«Anatomie d’une chute», de Justine Triet, shortlisté pour représenter la France aux oscars – Libération
A la fin, il n’y en aura qu’un, mais pour l’heure, cinq films français ont été présélectionnés (sur onze productions candidates) pour concourir dans la catégorie «meilleur film international» aux oscars 2024. Pas de surprise majeure, Anatomie d’une chute de Justine Triet figure parmi les titres en lice. Si la palme d’or 2023 a toutes ses chances, son potentiel devra être évalué à l’aune des mérites de Goutte d’or de Clément Cogitore, polar à bouffées mystiques dans les bas-fonds parisiens ; la Passion de Dodin Bouffant de Tran Anh Hung, plongée dans les cuisines d’un gastronome d’antan, soit une carte de visite pour l’art de vivre à la française ; le Règne animal de Thomas Cailley, démonstration d’ambition pour un film de qualité française (16 millions d’euros) sur le terrain du grand spectacle et des effets spéciaux ; et enfin Sur les chemins noirs de Denis Imbert, triplement certifié bankable du fait d’un succès à plus d’1 million d’entrées en France, la notoriété du best seller dont il est adapté et la figure oscar-compatible de Jean Dujardin.

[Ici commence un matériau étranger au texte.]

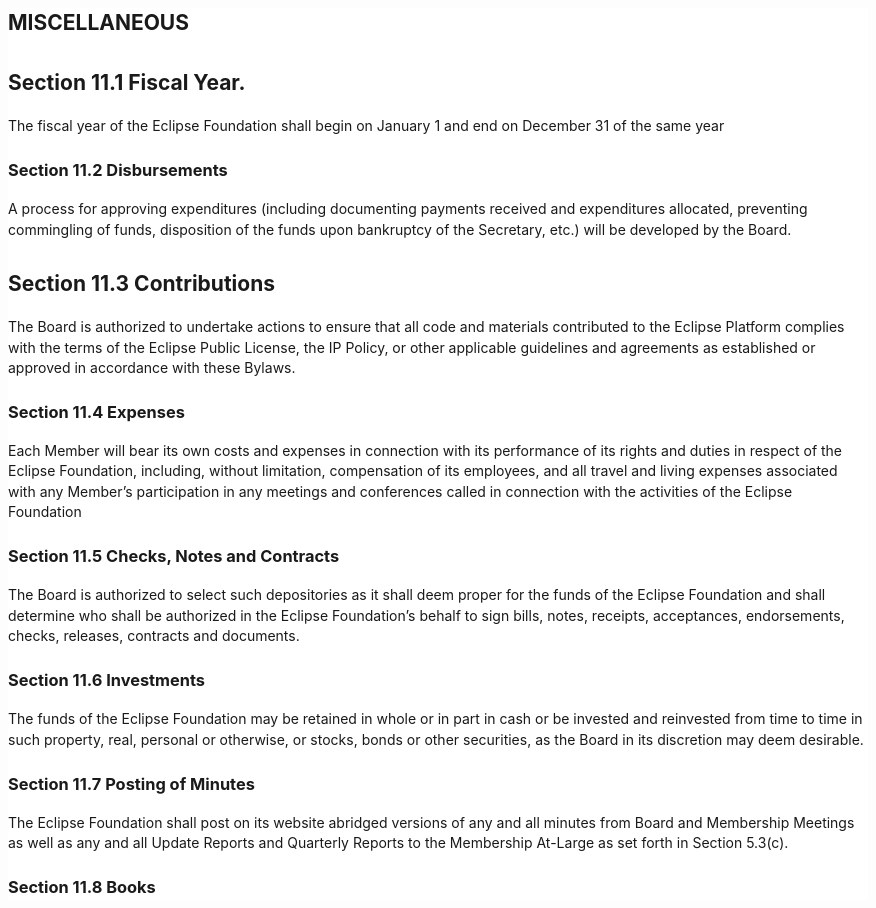 ## MISCELLANEOUS
## Section 11.1  Fiscal Year.

The fiscal year of the Eclipse Foundation shall begin on January 1 and end on
December 31 of the same year

### Section 11.2  Disbursements

A process for approving expenditures (including documenting payments received
and expenditures allocated, preventing commingling of funds, disposition of the
funds upon bankruptcy of the Secretary, etc.) will be developed by the Board.

## Section 11.3  Contributions

The Board is authorized to undertake actions to ensure that all code and
materials contributed to the Eclipse Platform complies with the terms of the
Eclipse Public License, the IP Policy, or other applicable guidelines and
agreements as established or approved in accordance with these Bylaws.

### Section 11.4  Expenses

Each Member will bear its own costs and expenses in connection with its
performance of its rights and duties in respect of the Eclipse Foundation,
including, without limitation, compensation of its employees, and all travel
and living expenses associated with any Member’s participation in any meetings
and conferences called in connection with the activities of the Eclipse
Foundation

### Section 11.5  Checks, Notes and Contracts

The Board is authorized to select such depositories as it shall deem proper for
the funds of the Eclipse Foundation and shall determine who shall be authorized
in the Eclipse Foundation’s behalf to sign bills, notes, receipts, acceptances,
endorsements, checks, releases, contracts and documents.

### Section 11.6  Investments

The funds of the Eclipse Foundation may be retained in whole or in part in cash
or be invested and reinvested from time to time in such property, real,
personal or otherwise, or stocks, bonds or other securities, as the Board in
its discretion may deem desirable.

### Section 11.7  Posting of Minutes

The Eclipse Foundation shall post on its website abridged versions of any and
all minutes from Board and Membership Meetings as well as any and all Update
Reports and Quarterly Reports to the Membership At-Large as set forth in
Section 5.3(c).

### Section 11.8 Books

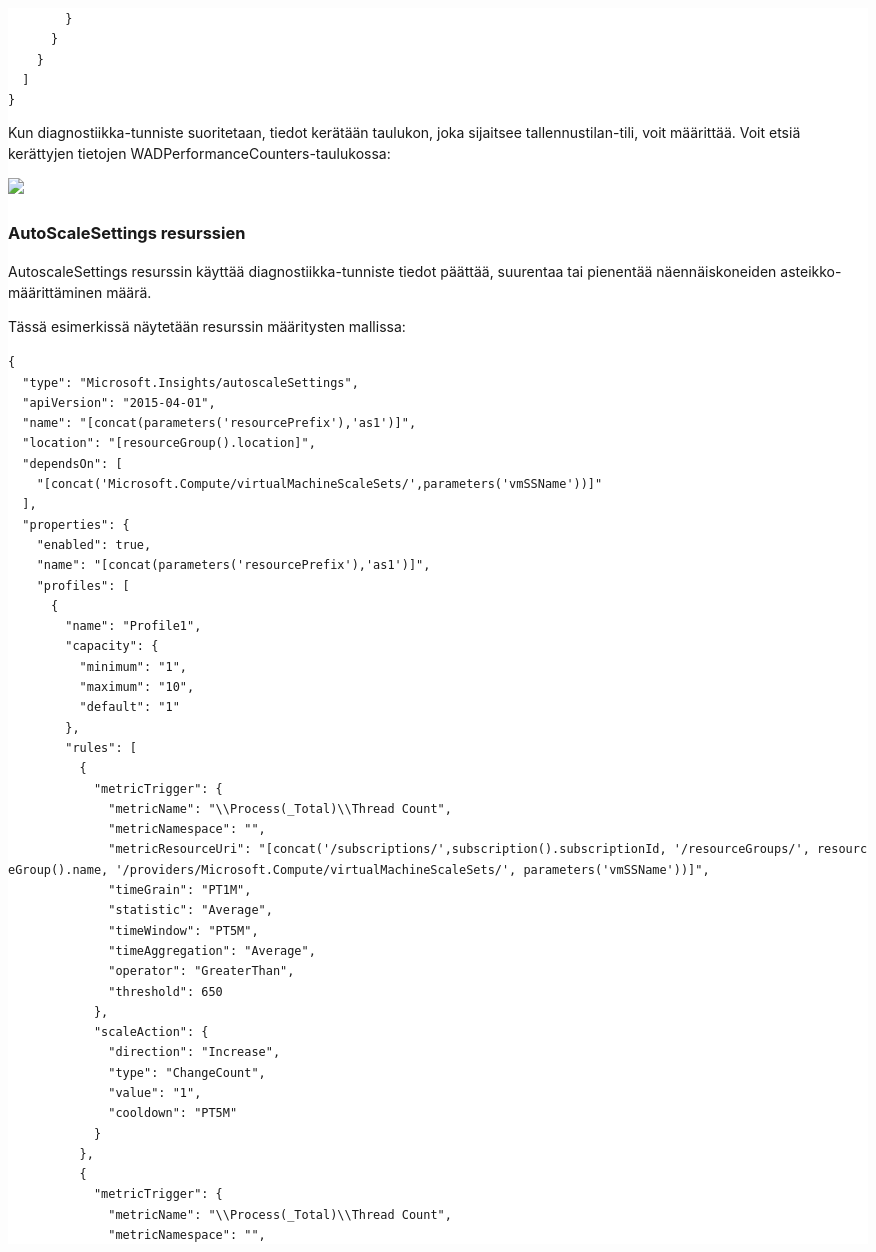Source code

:             }
          }
        }
      ]
    }

Kun diagnostiikka-tunniste suoritetaan, tiedot kerätään taulukon, joka sijaitsee tallennustilan-tili, voit määrittää. Voit etsiä kerättyjen tietojen WADPerformanceCounters-taulukossa:

![](./media/virtual-machine-scale-sets-autoscale-overview/ThreadCountBefore2.png)

### <a name="configure-the-autoscalesettings-resource"></a>AutoScaleSettings resurssien

AutoscaleSettings resurssin käyttää diagnostiikka-tunniste tiedot päättää, suurentaa tai pienentää näennäiskoneiden asteikko-määrittäminen määrä.

Tässä esimerkissä näytetään resurssin määritysten mallissa:

    {
      "type": "Microsoft.Insights/autoscaleSettings",
      "apiVersion": "2015-04-01",
      "name": "[concat(parameters('resourcePrefix'),'as1')]",
      "location": "[resourceGroup().location]",
      "dependsOn": [
        "[concat('Microsoft.Compute/virtualMachineScaleSets/',parameters('vmSSName'))]"
      ],
      "properties": {
        "enabled": true,
        "name": "[concat(parameters('resourcePrefix'),'as1')]",
        "profiles": [
          {
            "name": "Profile1",
            "capacity": {
              "minimum": "1",
              "maximum": "10",
              "default": "1"
            },
            "rules": [
              {
                "metricTrigger": {
                  "metricName": "\\Process(_Total)\\Thread Count",
                  "metricNamespace": "",
                  "metricResourceUri": "[concat('/subscriptions/',subscription().subscriptionId, '/resourceGroups/', resourceGroup().name, '/providers/Microsoft.Compute/virtualMachineScaleSets/', parameters('vmSSName'))]",
                  "timeGrain": "PT1M",
                  "statistic": "Average",
                  "timeWindow": "PT5M",
                  "timeAggregation": "Average",
                  "operator": "GreaterThan",
                  "threshold": 650
                },
                "scaleAction": {
                  "direction": "Increase",
                  "type": "ChangeCount",
                  "value": "1",
                  "cooldown": "PT5M"
                }
              },
              {
                "metricTrigger": {
                  "metricName": "\\Process(_Total)\\Thread Count",
                  "metricNamespace": "",
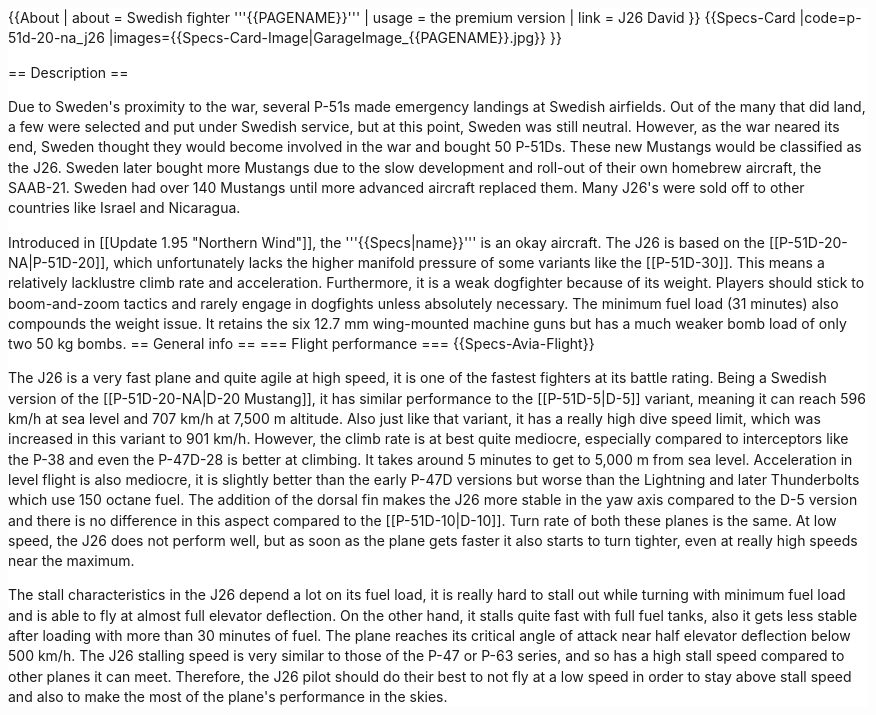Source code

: {{About
| about = Swedish fighter '''{{PAGENAME}}'''
| usage = the premium version
| link = J26 David
}}
{{Specs-Card
|code=p-51d-20-na_j26
|images={{Specs-Card-Image|GarageImage_{{PAGENAME}}.jpg}}
}}

== Description ==

Due to Sweden's proximity to the war, several P-51s made emergency landings at Swedish airfields. Out of the many that did land, a few were selected and put under Swedish service, but at this point, Sweden was still neutral. However, as the war neared its end, Sweden thought they would become involved in the war and bought 50 P-51Ds. These new Mustangs would be classified as the J26. Sweden later bought more Mustangs due to the slow development and roll-out of their own homebrew aircraft, the SAAB-21. Sweden had over 140 Mustangs until more advanced aircraft replaced them. Many J26's were sold off to other countries like Israel and Nicaragua. 

Introduced in [[Update 1.95 "Northern Wind"]], the '''{{Specs|name}}''' is an okay aircraft. The J26 is based on the [[P-51D-20-NA|P-51D-20]], which unfortunately lacks the higher manifold pressure of some variants like the [[P-51D-30]]. This means a relatively lacklustre climb rate and acceleration. Furthermore, it is a weak dogfighter because of its weight. Players should stick to boom-and-zoom tactics and rarely engage in dogfights unless absolutely necessary. The minimum fuel load (31 minutes) also compounds the weight issue. It retains the six 12.7 mm wing-mounted machine guns but has a much weaker bomb load of only two 50 kg bombs.
== General info ==
=== Flight performance ===
{{Specs-Avia-Flight}}


The J26 is a very fast plane and quite agile at high speed, it is one of the fastest fighters at its battle rating. Being a Swedish version of the [[P-51D-20-NA|D-20 Mustang]], it has similar performance to the [[P-51D-5|D-5]] variant, meaning it can reach 596 km/h at sea level and 707 km/h at 7,500 m altitude. Also just like that variant, it has a really high dive speed limit, which was increased in this variant to 901 km/h. However, the climb rate is at best quite mediocre, especially compared to interceptors like the P-38 and even the P-47D-28 is better at climbing. It takes around 5 minutes to get to 5,000 m from sea level. Acceleration in level flight is also mediocre, it is slightly better than the early P-47D versions but worse than the Lightning and later Thunderbolts which use 150 octane fuel. The addition of the dorsal fin makes the J26 more stable in the yaw axis compared to the D-5 version and there is no difference in this aspect compared to the [[P-51D-10|D-10]]. Turn rate of both these planes is the same. At low speed, the J26 does not perform well, but as soon as the plane gets faster it also starts to turn tighter, even at really high speeds near the maximum.

The stall characteristics in the J26 depend a lot on its fuel load, it is really hard to stall out while turning with minimum fuel load and is able to fly at almost full elevator deflection. On the other hand, it stalls quite fast with full fuel tanks, also it gets less stable after loading with more than 30 minutes of fuel. The plane reaches its critical angle of attack near half elevator deflection below 500 km/h. The J26 stalling speed is very similar to those of the P-47 or P-63 series, and so has a high stall speed compared to other planes it can meet. Therefore, the J26 pilot should do their best to not fly at a low speed in order to stay above stall speed and also to make the most of the plane's performance in the skies.
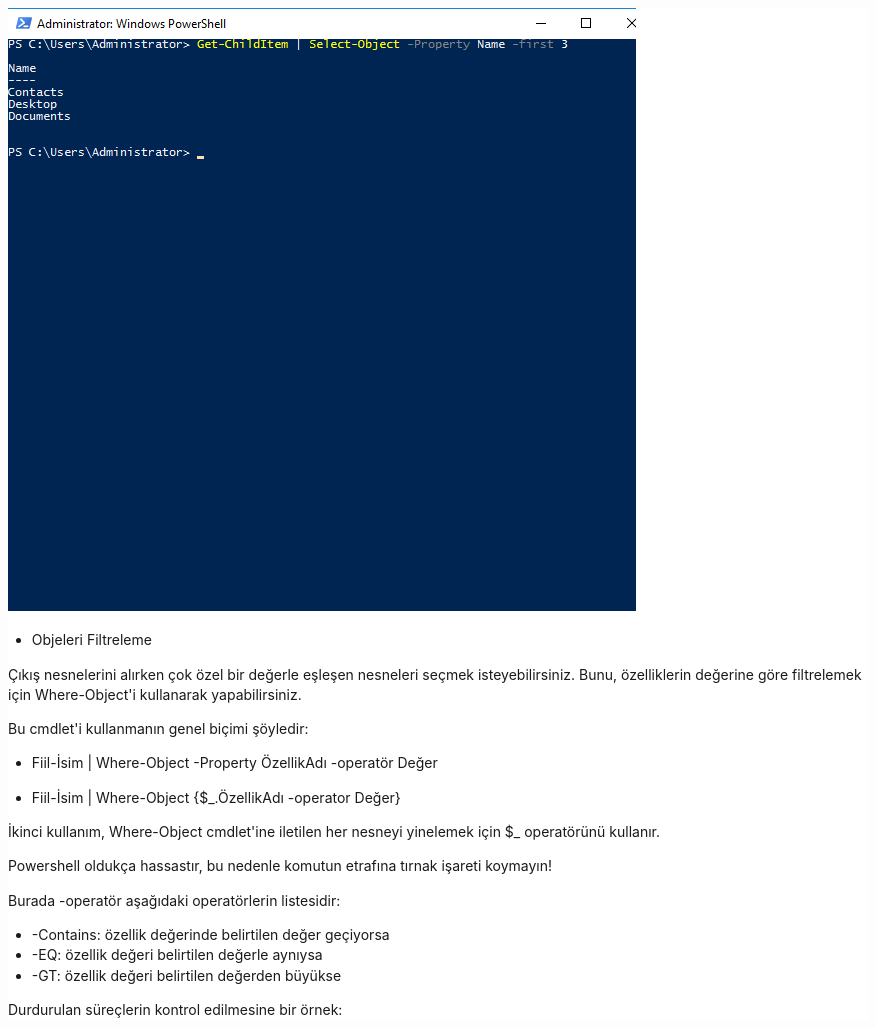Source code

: ![ps5.png](img/ps5.png)

+ Objeleri Filtreleme

Çıkış nesnelerini alırken çok özel bir değerle eşleşen nesneleri seçmek isteyebilirsiniz. Bunu, özelliklerin değerine göre filtrelemek için Where-Object'i kullanarak yapabilirsiniz.

Bu cmdlet'i kullanmanın genel biçimi şöyledir:

+ Fiil-İsim | Where-Object -Property ÖzellikAdı -operatör Değer

+ Fiil-İsim | Where-Object {$_.ÖzellikAdı -operator Değer}

İkinci kullanım, Where-Object cmdlet'ine iletilen her nesneyi yinelemek için $_ operatörünü kullanır.

Powershell oldukça hassastır, bu nedenle komutun etrafına tırnak işareti koymayın!

Burada -operatör aşağıdaki operatörlerin listesidir:

+ -Contains: özellik değerinde belirtilen değer geçiyorsa
+ -EQ: özellik değeri belirtilen değerle aynıysa
+ -GT: özellik değeri belirtilen değerden büyükse

Durdurulan süreçlerin kontrol edilmesine bir örnek:
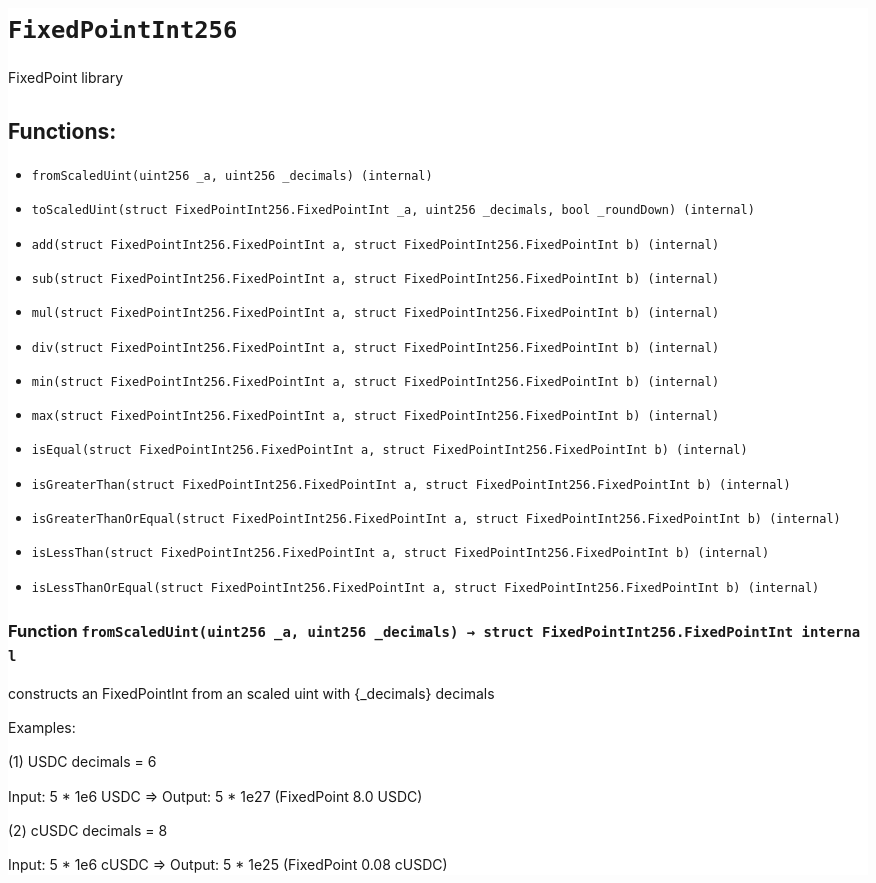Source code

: # `FixedPointInt256`

FixedPoint library

## Functions:

- `fromScaledUint(uint256 _a, uint256 _decimals) (internal)`

- `toScaledUint(struct FixedPointInt256.FixedPointInt _a, uint256 _decimals, bool _roundDown) (internal)`

- `add(struct FixedPointInt256.FixedPointInt a, struct FixedPointInt256.FixedPointInt b) (internal)`

- `sub(struct FixedPointInt256.FixedPointInt a, struct FixedPointInt256.FixedPointInt b) (internal)`

- `mul(struct FixedPointInt256.FixedPointInt a, struct FixedPointInt256.FixedPointInt b) (internal)`

- `div(struct FixedPointInt256.FixedPointInt a, struct FixedPointInt256.FixedPointInt b) (internal)`

- `min(struct FixedPointInt256.FixedPointInt a, struct FixedPointInt256.FixedPointInt b) (internal)`

- `max(struct FixedPointInt256.FixedPointInt a, struct FixedPointInt256.FixedPointInt b) (internal)`

- `isEqual(struct FixedPointInt256.FixedPointInt a, struct FixedPointInt256.FixedPointInt b) (internal)`

- `isGreaterThan(struct FixedPointInt256.FixedPointInt a, struct FixedPointInt256.FixedPointInt b) (internal)`

- `isGreaterThanOrEqual(struct FixedPointInt256.FixedPointInt a, struct FixedPointInt256.FixedPointInt b) (internal)`

- `isLessThan(struct FixedPointInt256.FixedPointInt a, struct FixedPointInt256.FixedPointInt b) (internal)`

- `isLessThanOrEqual(struct FixedPointInt256.FixedPointInt a, struct FixedPointInt256.FixedPointInt b) (internal)`

### Function `fromScaledUint(uint256 _a, uint256 _decimals) → struct FixedPointInt256.FixedPointInt internal`

constructs an FixedPointInt from an scaled uint with {_decimals} decimals

Examples:

(1)  USDC    decimals = 6

Input:  5 * 1e6 USDC  =>    Output: 5 * 1e27 (FixedPoint 8.0 USDC)

(2)  cUSDC   decimals = 8

Input:  5 * 1e6 cUSDC =>    Output: 5 * 1e25 (FixedPoint 0.08 cUSDC)
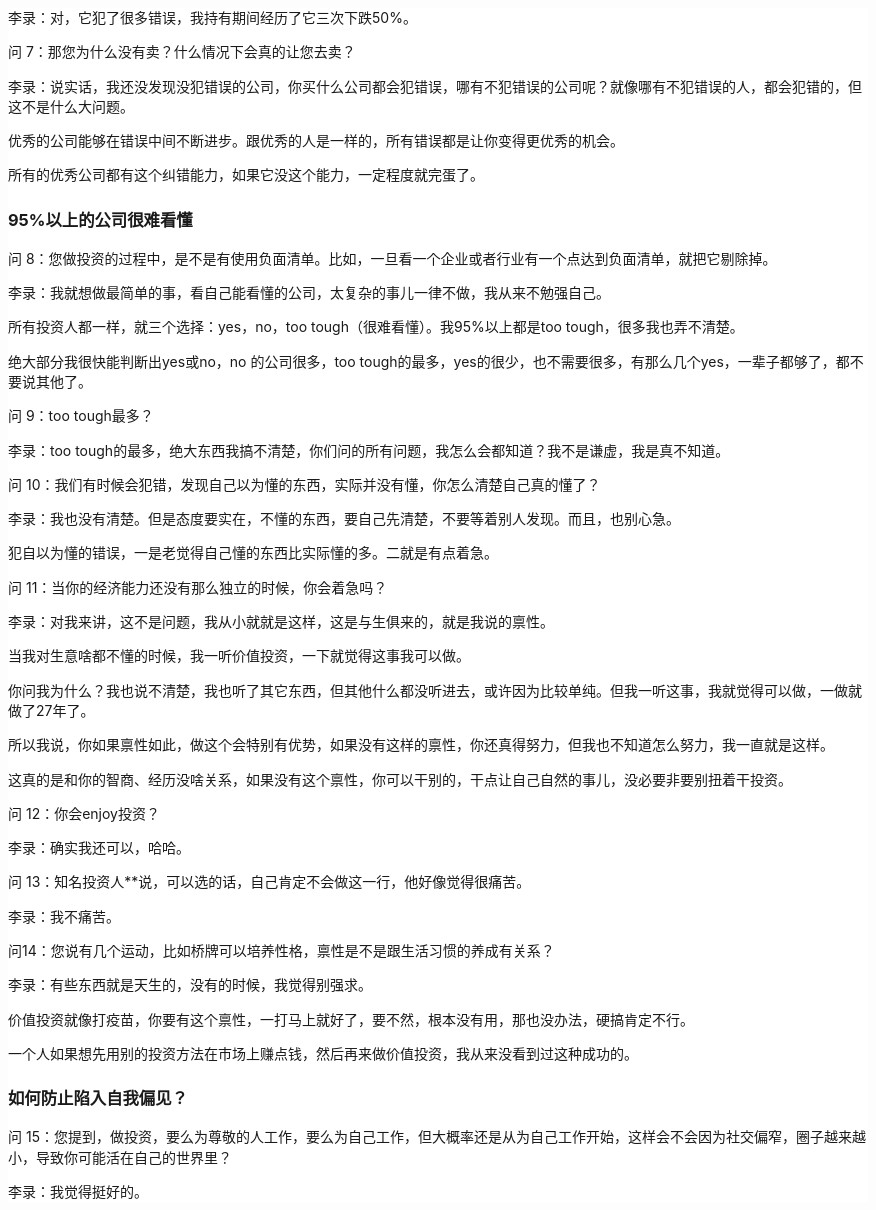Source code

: 李录：对，它犯了很多错误，我持有期间经历了它三次下跌50%。

问 7：那您为什么没有卖？什么情况下会真的让您去卖？

李录：说实话，我还没发现没犯错误的公司，你买什么公司都会犯错误，哪有不犯错误的公司呢？就像哪有不犯错误的人，都会犯错的，但这不是什么大问题。

优秀的公司能够在错误中间不断进步。跟优秀的人是一样的，所有错误都是让你变得更优秀的机会。

所有的优秀公司都有这个纠错能力，如果它没这个能力，一定程度就完蛋了。

### 95%以上的公司很难看懂

问 8：您做投资的过程中，是不是有使用负面清单。比如，一旦看一个企业或者行业有一个点达到负面清单，就把它剔除掉。

李录：我就想做最简单的事，看自己能看懂的公司，太复杂的事儿一律不做，我从来不勉强自己。

所有投资人都一样，就三个选择：yes，no，too  tough（很难看懂）。我95%以上都是too tough，很多我也弄不清楚。

绝大部分我很快能判断出yes或no，no 的公司很多，too tough的最多，yes的很少，也不需要很多，有那么几个yes，一辈子都够了，都不要说其他了。

问 9：too tough最多？

李录：too tough的最多，绝大东西我搞不清楚，你们问的所有问题，我怎么会都知道？我不是谦虚，我是真不知道。

问 10：我们有时候会犯错，发现自己以为懂的东西，实际并没有懂，你怎么清楚自己真的懂了？

李录：我也没有清楚。但是态度要实在，不懂的东西，要自己先清楚，不要等着别人发现。而且，也别心急。

犯自以为懂的错误，一是老觉得自己懂的东西比实际懂的多。二就是有点着急。

问 11：当你的经济能力还没有那么独立的时候，你会着急吗？

李录：对我来讲，这不是问题，我从小就就是这样，这是与生俱来的，就是我说的禀性。

当我对生意啥都不懂的时候，我一听价值投资，一下就觉得这事我可以做。

你问我为什么？我也说不清楚，我也听了其它东西，但其他什么都没听进去，或许因为比较单纯。但我一听这事，我就觉得可以做，一做就做了27年了。

所以我说，你如果禀性如此，做这个会特别有优势，如果没有这样的禀性，你还真得努力，但我也不知道怎么努力，我一直就是这样。

这真的是和你的智商、经历没啥关系，如果没有这个禀性，你可以干别的，干点让自己自然的事儿，没必要非要别扭着干投资。

问 12：你会enjoy投资？

李录：确实我还可以，哈哈。

问 13：知名投资人**说，可以选的话，自己肯定不会做这一行，他好像觉得很痛苦。

李录：我不痛苦。

问14：您说有几个运动，比如桥牌可以培养性格，禀性是不是跟生活习惯的养成有关系？

李录：有些东西就是天生的，没有的时候，我觉得别强求。

价值投资就像打疫苗，你要有这个禀性，一打马上就好了，要不然，根本没有用，那也没办法，硬搞肯定不行。

一个人如果想先用别的投资方法在市场上赚点钱，然后再来做价值投资，我从来没看到过这种成功的。

### 如何防止陷入自我偏见？

问 15：您提到，做投资，要么为尊敬的人工作，要么为自己工作，但大概率还是从为自己工作开始，这样会不会因为社交偏窄，圈子越来越小，导致你可能活在自己的世界里？

李录：我觉得挺好的。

A l’issue d’auditions des producteurs et vendeurs internationaux des cinq films prélistés, la commission (composée de deux exportateurs, producteurs, cinéastes et d’une tierce personne qualifiée) rendra le 21 septembre son ultime décision sur celui qui pourra rejoindre la liste des nommés par l’académie des oscars. L’an dernier, une réforme destinée à briser le cercle de lose infernale de la France depuis sa dernière victoire en 1993 changeait les règles de la présélection, reléguant les trois membres de droit qu’étaient le délégué général du festival de Cannes Thierry Frémeaux, la présidente des césars Véronique Cayla et le nouveau patron d’Unifrance Gilles Pélisson au rang de simples observateurs. Ces deux dernières années, ni Saint-Omer d’Alice Diop, ni Titane ne sont parvenus jusqu’à l’étape de la cérémonie.